Comment 8 for bug 1416132

Revision history for this message
Nikola Đipanov (ndipanov) wrote :

Ok so after a lengthy investigation - I think the root cause of this is that we call libvirt.driver._get_instance_disk_info (from _get_disk_over_committed_size_total see https://github.com/openstack/nova/blob/b0854ba0c697243aa3d91170d1a22896aed60e02/nova/virt/libvirt/driver.py#L6511). This method gets called without the block device information, but it is obvious that it cannot possibly do it's job correctly without the block device mapping information as it relies on it to filter out the volumes (see https://github.com/openstack/nova/blob/b0854ba0c697243aa3d91170d1a22896aed60e02/nova/virt/libvirt/driver.py#L6421).

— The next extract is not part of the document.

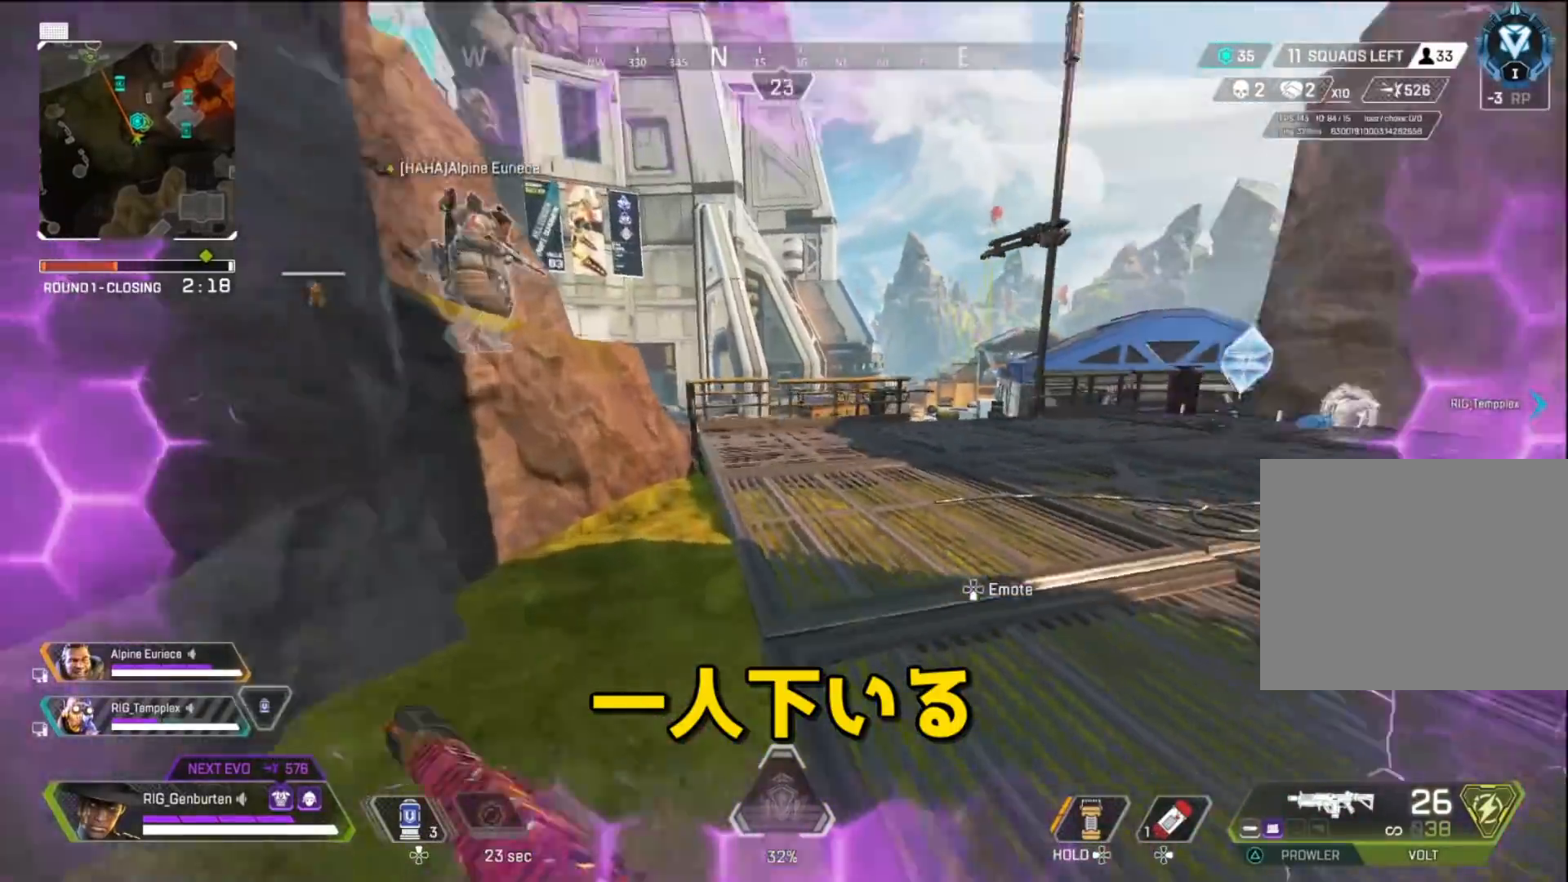
{"buttons": [], "left_stick": "up", "right_stick": "center", "events": [[33, "right_stick", "center"]]}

There are 2 ways to fix this bug IMHO neither of which are easy. First one is that we pass the block device info to the libvirt driver on every get_available_resources pass. This will require some invasive refactoring of the resource tracker. We will also want to avoid looping over every instance and firing of N queries for block devices, so some refactoring of the instance related DB layer methods will be needed so that we can join-load block device in a single query.

Another way to approach the bug is to decide if disk_available_least is something we actually care about. It does seem to be used in the disk filter, but it seems to be wildely incorrect for at least some deployment scenarios (RBD for example) but also very useful when using qcow backing files.